Stopped using jemalloc on Linux, for better compatibility with certain libraries. (#389)
Speed up rendering of flamegraphs in cases where there are many smaller allocations, by filtering out allocations smaller than 0.2% of total memory. Future releases may re-enable showing smaller allocations if a better fix can be found. (#390)
Fix problem on macOS where certain subprocesses (e.g. from Homebrew) would fail to start from Python processes running under Fil. Thanks to @dreid for the bug report. (#230)
Fixed bug where aligned_alloc()-created allocations were untracked when using pip packages with Conda; specifically this is relevant to libraries written in C++. (#152)
Improved output in the rare case where allocations go missing. (#154)
Fixed potential problem with threads noticing profiling is enabled. (#156)
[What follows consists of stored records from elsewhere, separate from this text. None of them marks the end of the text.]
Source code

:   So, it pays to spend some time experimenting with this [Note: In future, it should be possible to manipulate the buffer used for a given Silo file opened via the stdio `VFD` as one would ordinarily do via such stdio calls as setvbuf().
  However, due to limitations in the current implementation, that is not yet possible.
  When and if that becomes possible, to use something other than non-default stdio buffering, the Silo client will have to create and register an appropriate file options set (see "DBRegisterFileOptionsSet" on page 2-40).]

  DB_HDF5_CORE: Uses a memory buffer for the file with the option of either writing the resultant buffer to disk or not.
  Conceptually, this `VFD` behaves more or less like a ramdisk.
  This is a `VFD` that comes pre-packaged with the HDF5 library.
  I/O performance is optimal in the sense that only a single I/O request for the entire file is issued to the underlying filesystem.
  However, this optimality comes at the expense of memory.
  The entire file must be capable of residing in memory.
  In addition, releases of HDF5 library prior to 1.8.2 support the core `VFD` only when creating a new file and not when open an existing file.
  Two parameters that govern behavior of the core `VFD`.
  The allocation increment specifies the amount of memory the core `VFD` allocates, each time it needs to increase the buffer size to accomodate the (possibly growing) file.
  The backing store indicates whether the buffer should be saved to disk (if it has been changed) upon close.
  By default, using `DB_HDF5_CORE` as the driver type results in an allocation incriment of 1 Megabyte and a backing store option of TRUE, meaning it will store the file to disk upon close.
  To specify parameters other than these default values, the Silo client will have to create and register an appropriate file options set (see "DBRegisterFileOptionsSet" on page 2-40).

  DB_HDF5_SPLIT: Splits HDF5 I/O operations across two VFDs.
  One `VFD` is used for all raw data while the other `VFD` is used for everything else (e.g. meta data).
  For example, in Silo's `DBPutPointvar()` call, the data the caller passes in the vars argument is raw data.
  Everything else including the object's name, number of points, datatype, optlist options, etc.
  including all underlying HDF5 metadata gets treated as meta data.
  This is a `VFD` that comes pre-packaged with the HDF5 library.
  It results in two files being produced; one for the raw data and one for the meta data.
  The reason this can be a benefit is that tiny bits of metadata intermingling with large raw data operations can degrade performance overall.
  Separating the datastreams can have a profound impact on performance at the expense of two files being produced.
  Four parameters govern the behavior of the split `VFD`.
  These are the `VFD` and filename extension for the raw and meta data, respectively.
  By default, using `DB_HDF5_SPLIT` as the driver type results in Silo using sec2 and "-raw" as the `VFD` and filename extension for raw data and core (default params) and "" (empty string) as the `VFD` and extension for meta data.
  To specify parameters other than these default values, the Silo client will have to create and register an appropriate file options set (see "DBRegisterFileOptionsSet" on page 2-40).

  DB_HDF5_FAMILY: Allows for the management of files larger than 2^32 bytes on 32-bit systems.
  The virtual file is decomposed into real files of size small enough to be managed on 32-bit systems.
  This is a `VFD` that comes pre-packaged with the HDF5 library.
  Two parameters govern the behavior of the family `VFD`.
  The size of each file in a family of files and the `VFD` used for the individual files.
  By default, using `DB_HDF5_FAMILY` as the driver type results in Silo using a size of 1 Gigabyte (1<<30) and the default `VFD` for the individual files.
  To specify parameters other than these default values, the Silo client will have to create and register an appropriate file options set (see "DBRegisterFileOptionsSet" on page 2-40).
Number of allocations in the profiling results are now limited to 10,000. If there are more than this, they are all quite tiny, so probably less informative, and including massive number of tiny allocations makes report generation (and report display) extremely resource intensive. (#140)
The out-of-memory detector should work more reliably on Linux. (#144)
On Linux, use a more robust method of preloading the shared library (requires glibc 2.30+, i.e. a Linux distribution released in 2020 or later). (#133)
Fixed in regression in Fil v0.15 that made it unusable on macOS. (#135)
Fewer spurious warnings about launching subprocesses. (#136)
Allocations in C threads are now considered allocations by the Python code that launched the thread, to help give some sense of where they came from. (#72)
It’s now possible to run Fil by doing python -m filprofiler in addition to running it as fil-profile. (#82)
Small performance improvements reducing overhead of malloc()/free() tracking. (#88 and #95)
When running in Jupyter, NumPy/BLOSC/etc. thread pools are only limited to one thread when actually running a Fil profile. This means Fil’s Jupyter kernel is even closer to running the way a normal Python 3 kernel would. (#72)
Switched to using jemalloc on Linux, which should deal better both in terms of memory usage and speed with many small allocations.
It also simplifies the code. (#42)
Further reduced memory overhead for tracking objects, at the cost of slightly lower resolution when tracking allocations >2GB.
Large allocations >2GB will only be accurate to a resoluion of ~1MB, i.e. they might be off by approximately 0.05%. (#47)
Command-line arguments after the script/module now work. To make it easier to implement, changed the code so you do fil-profile run script.py instead of fil-profile script.py.